I think The Message is, ironically, an intermediate or advanced Bible study tool and not a beginner one. It’s like what I often say at church, where I lead singing: one of your goals in Bible reading should be to get to the point where you are catching all the allusions to the Bible that fill our hymns. Likewise, you should get to the point where you read Romans 3 in The Message and know—just know—the original melody off of which Eugene Peterson is riffing:
But if our wrongdoing only underlines and confirms God’s rightdoing, shouldn’t we be commended for helping out? Since our bad words don’t even make a dent in his good words, isn’t it wrong of God to back us to the wall and hold us to our word? These questions come up. The answer to such questions is no, a most emphatic No! How else would things ever get straightened out if God didn’t do the straightening? (Rom 3:5–6ish MSG)
“Wrongdoing” is “unrighteousness”; “rightdoing” is a didactic neologism (a word Peterson made up for teaching purposes) for “righteousness.” “Straightened out” is Peterson’s paraphrase of the word “judge.” These three courtroom words (“unrighteousness,” “righteousness,” and “judge”) are massively important in Paul, and by paraphrasing them Peterson is diminishing the connections good readers might make between this passage and others where Paul employs the same concepts.
But Peterson is also shining light on these concepts from new angles by using highly contemporary language.
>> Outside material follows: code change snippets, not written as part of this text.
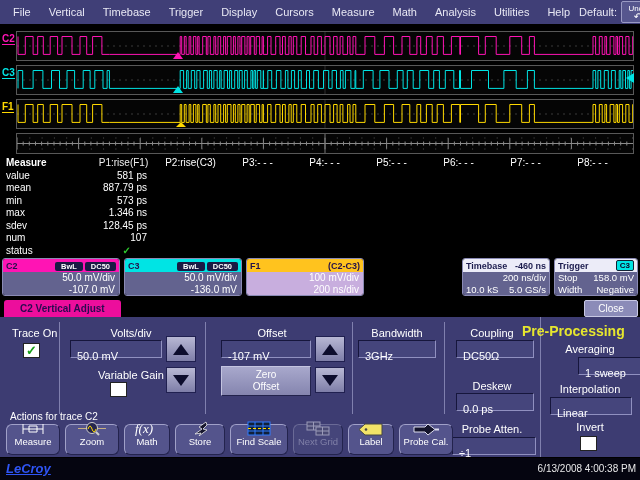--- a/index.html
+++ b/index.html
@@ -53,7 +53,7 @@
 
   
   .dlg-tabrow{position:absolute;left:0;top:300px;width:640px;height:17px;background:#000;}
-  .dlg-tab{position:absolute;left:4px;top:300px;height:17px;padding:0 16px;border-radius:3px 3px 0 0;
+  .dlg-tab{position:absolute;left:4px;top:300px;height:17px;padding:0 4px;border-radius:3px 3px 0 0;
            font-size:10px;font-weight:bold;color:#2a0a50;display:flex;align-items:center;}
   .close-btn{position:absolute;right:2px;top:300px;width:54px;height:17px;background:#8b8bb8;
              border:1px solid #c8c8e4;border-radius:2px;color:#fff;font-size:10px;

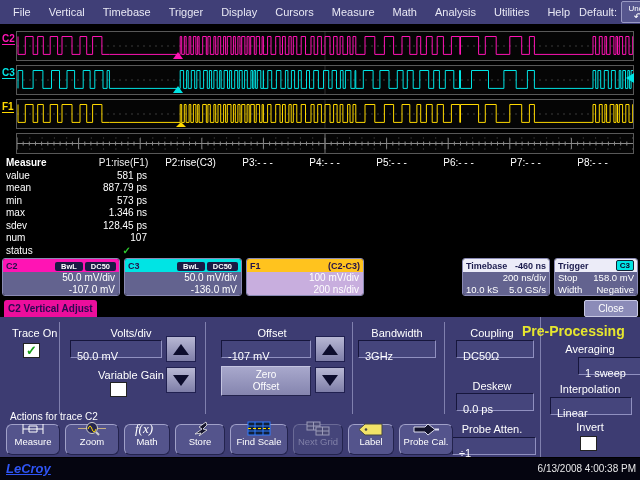--- a/index.html
+++ b/index.html
@@ -338,7 +338,7 @@
     <div class="field" style="left:456px;top:76px;width:78px">0.0 ps</div>
 
     <div class="vsep" style="left:540px;top:0;height:140px"></div>
-    <span class="lbl c yellow" style="left:522px;top:6px;width:96px;font-size:14px">Pre-Processing</span>
+    <span class="lbl c yellow" style="left:538px;top:6px;width:96px;font-size:11px">Pre-Processing</span>
     <span class="lbl c" style="left:542px;top:26px;width:96px">Averaging</span>
     <div class="field" style="left:578px;top:40px;width:82px;height:15px">1 sweep</div>
     <span class="lbl c" style="left:542px;top:66px;width:96px">Interpolation</span>

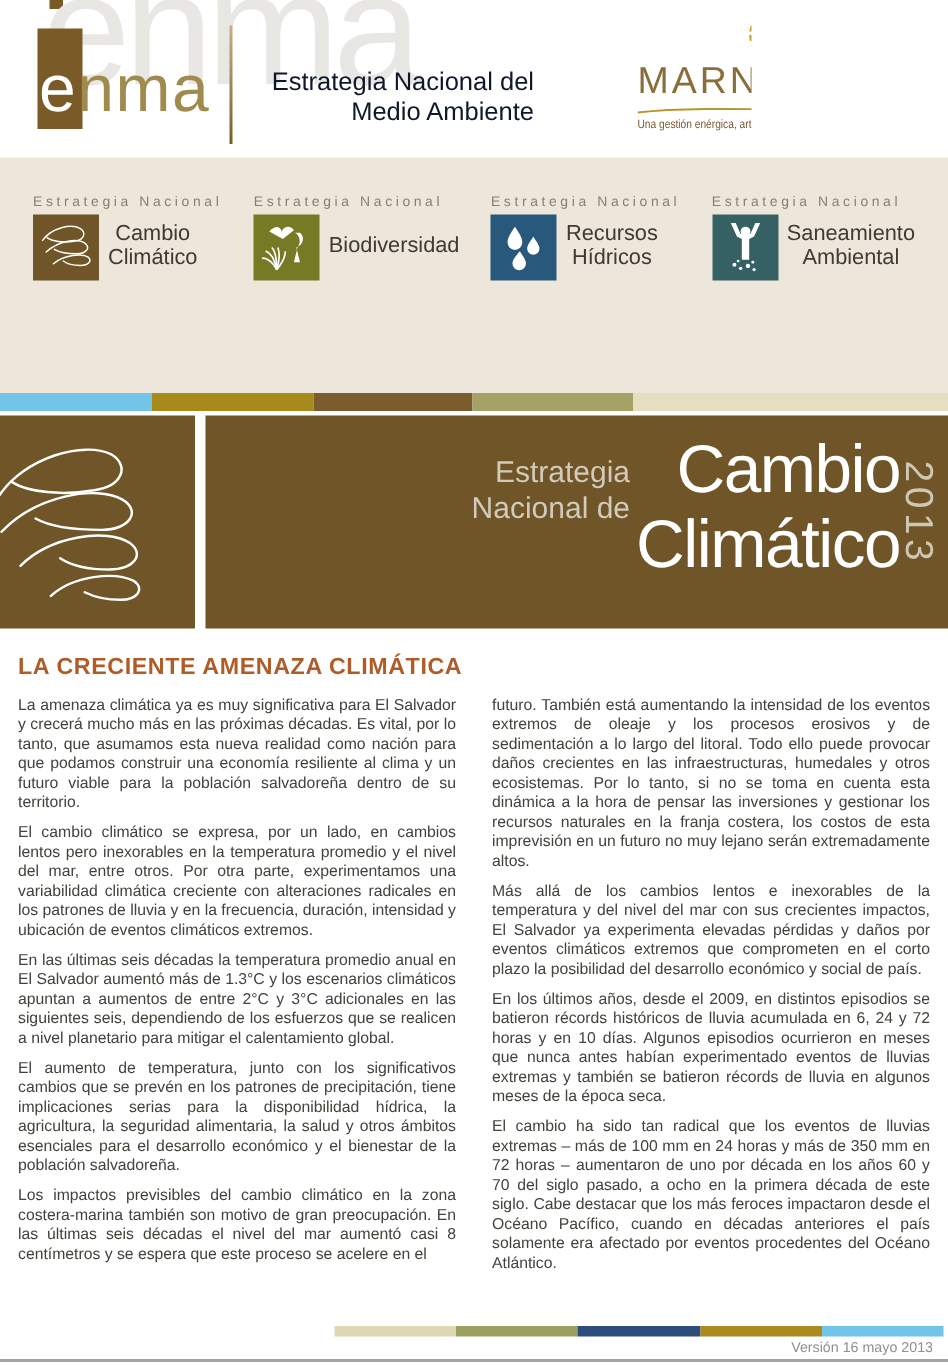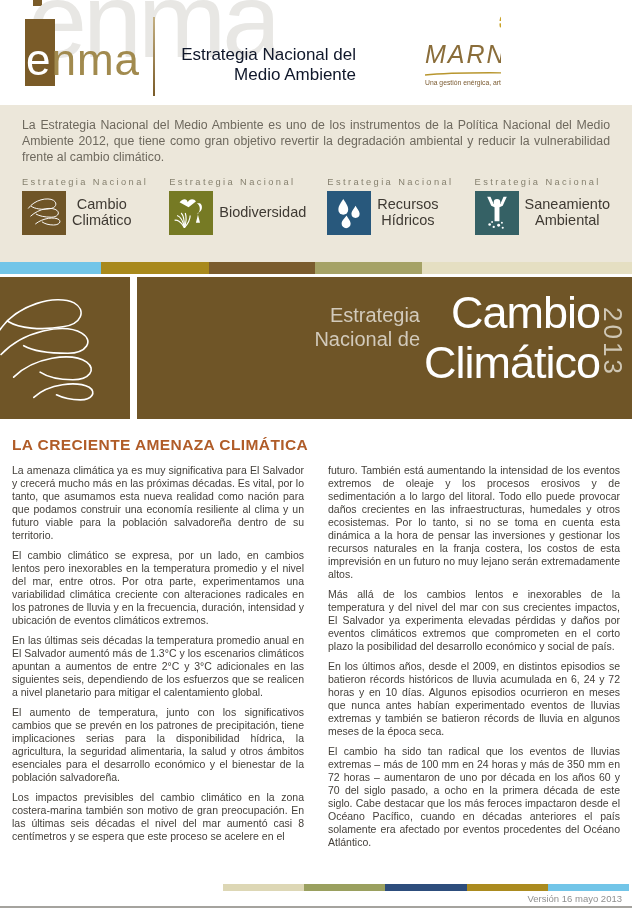--- a/index.html
+++ b/index.html
@@ -23,7 +23,7 @@
   .marn{position:absolute;left:425px;top:3px;width:207px;}
   .crest{display:block;margin-left:72px;}
   .marn-row{display:flex;gap:6px;align-items:flex-start;margin-top:1px;}
-  .marn-acronym{font-size:25px;line-height:1;letter-spacing:2px;color:var(--marn_brown,#8a6d3a);font-style:italic;}
+  .marn-acronym{font-size:25px;line-height:1;letter-spacing:2px;color:var(--marn_brown,#8a6d3a);}
   .marn-ministry{font-size:8.5px;line-height:1.3;color:#7a5a30;transform:scaleX(0.92);transform-origin:left top;}
   .marn-wave{display:block;margin-top:1px;}
   .marn-tagline{font-size:8px;color:#7a5a30;white-space:nowrap;transform:scaleX(0.85);transform-origin:left top;margin-top:1px;}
The word “righteousness” carries musty religious overtones; “rightdoing” doesn’t. The verb “judge” is mainly negative in our culture; Peterson can help remind us that God’s judgment will be welcome to his saints: it will involve the “straightening out” of a crooked, fallen world (see Rev 6:10).
Often when I’m using some Bible study tool, I think, Only the Bible is worth this kind of attention. So much commentary and scholarship and preaching and songwriting, and on and on, have been generated by and about the Bible. Eugene Peterson’s paraphrase is simply another such tool.
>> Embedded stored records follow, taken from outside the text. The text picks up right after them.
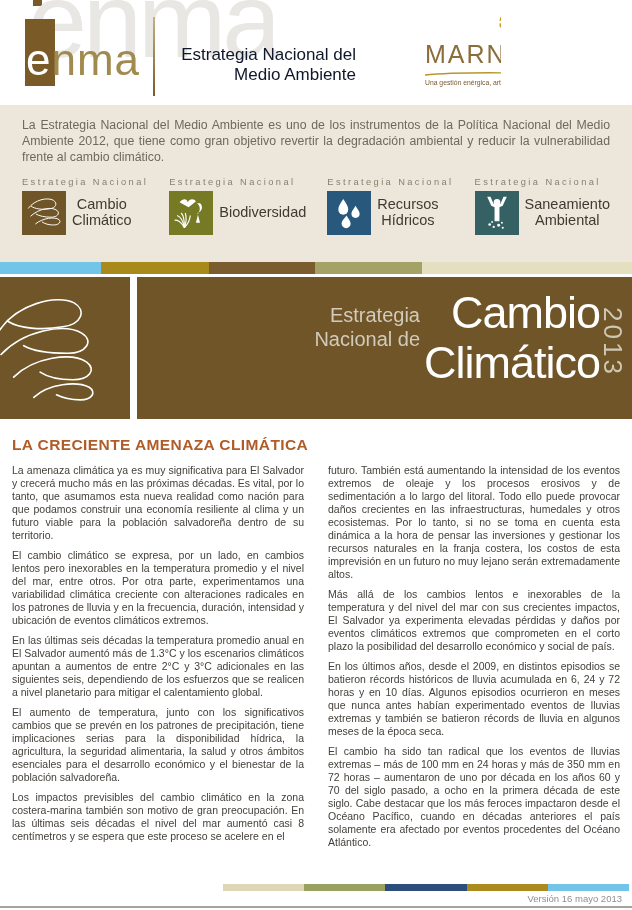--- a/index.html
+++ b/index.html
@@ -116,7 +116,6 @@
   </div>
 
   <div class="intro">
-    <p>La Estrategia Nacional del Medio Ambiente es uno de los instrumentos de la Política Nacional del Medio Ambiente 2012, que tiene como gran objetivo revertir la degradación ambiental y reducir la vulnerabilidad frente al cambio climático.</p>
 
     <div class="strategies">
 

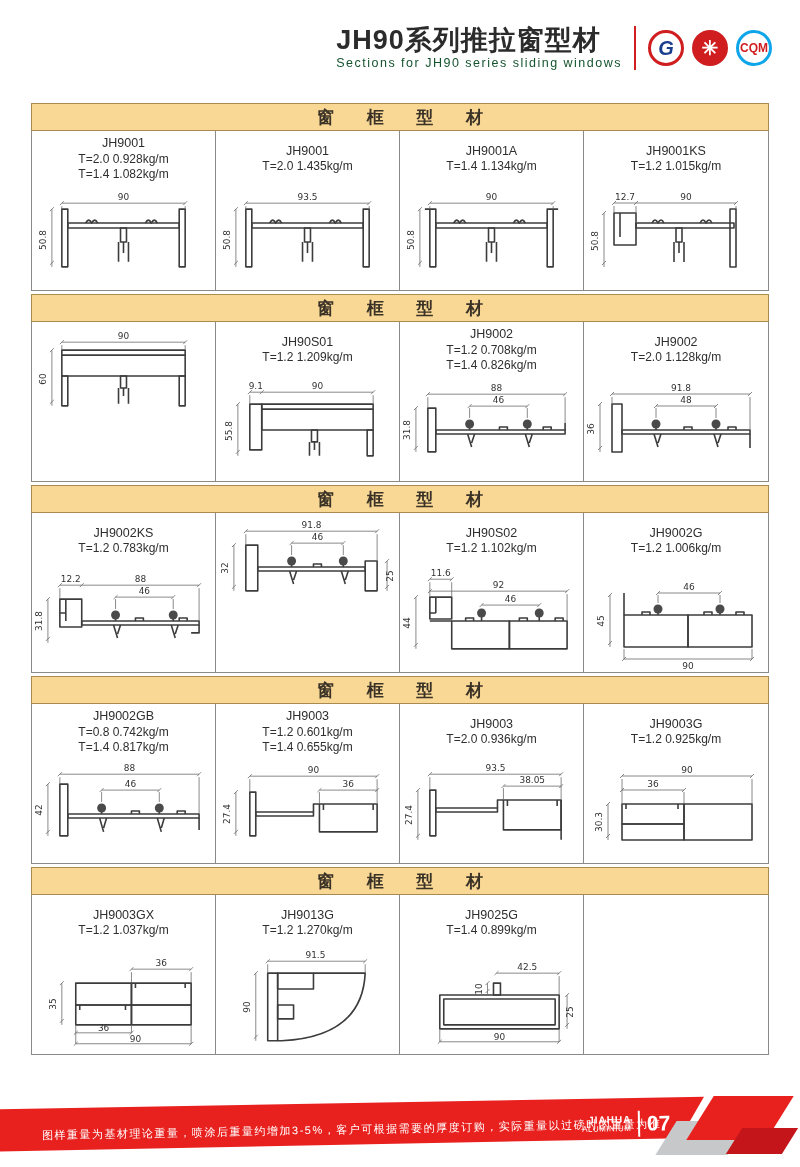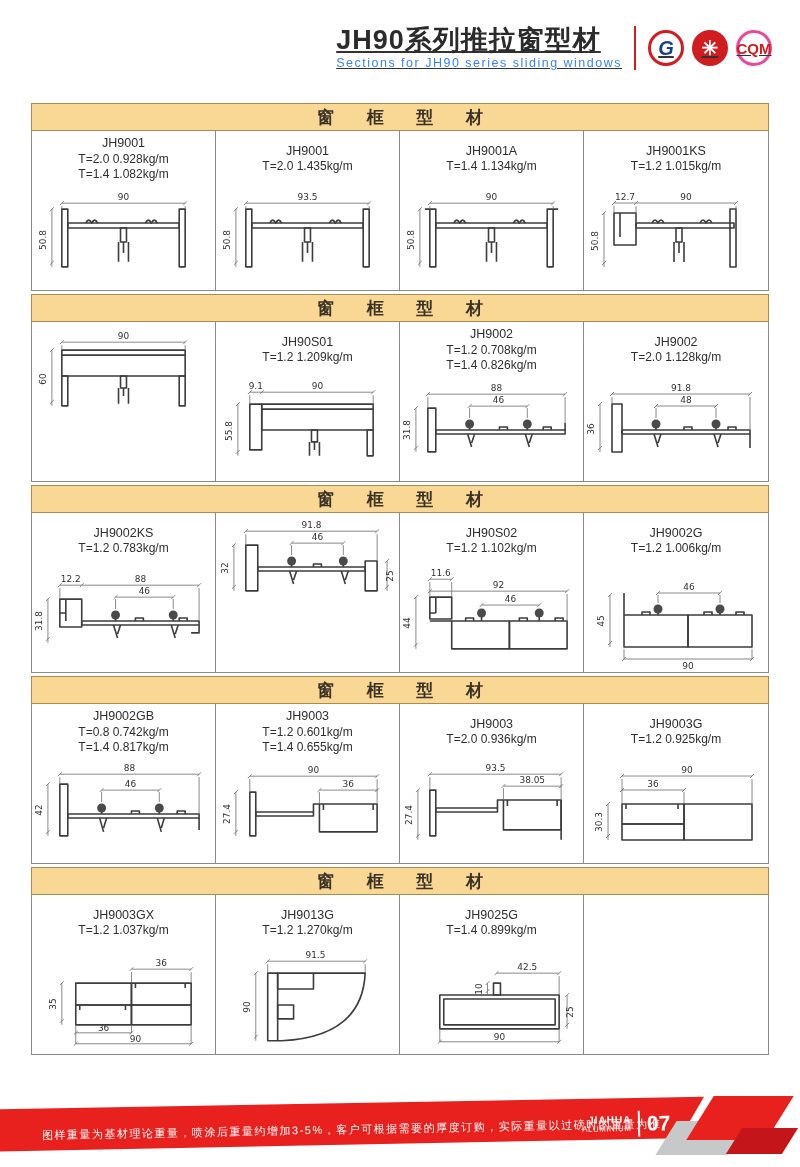--- a/index.html
+++ b/index.html
@@ -10,7 +10,7 @@
   }
 
   
-  .header { position:absolute; top:26px; right:28px; display:flex; align-items:center; gap:12px;text-decoration:underline; }
+  .header { position:absolute; top:26px; right:28px; display:flex; align-items:center; gap:12px; }
   .title-block { text-align:left; }
   .title { font-size:27px; font-weight:bold; color:#2b2b2b; letter-spacing:1px; line-height:1.05; }
   .subtitle { font-size:12.5px; color:#3b82f6; letter-spacing:1.5px; margin-top:2px; }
Answering objections to paraphrase
A pastor friend of mine recently wrote a paraphrase of a Bible passage and read it out loud to his congregation. Some people were incensed. It felt to them like he was messing with Scripture. But he graciously and firmly defended himself, and I think he was exactly right. He said, I do this all the time in sermons. I read a Bible phrase and then I put it in my own words in order to help you understand it better. What’s so bad about doing this for an entire chapter?
Right! Or an entire Bible!
As long as we understand what a paraphrase is, we can make use of it without confusion. A paraphrase—by definition—lets some pieces of information in the original text recede and brings others to the fore. And if we know this—if we know that this is the whole point—we shouldn’t be upset when we see some important bit of meaning “lost” and another “added.”
The best answer to objections may be the pudding-and-eating proof. Just show people what a paraphrase can do. In my experience, people who love and revere God’s word come to love any tool that can help them understand and use and obey that word. I’m convinced that a Bible paraphrase ought to (come to) be in your Bible study toolkit.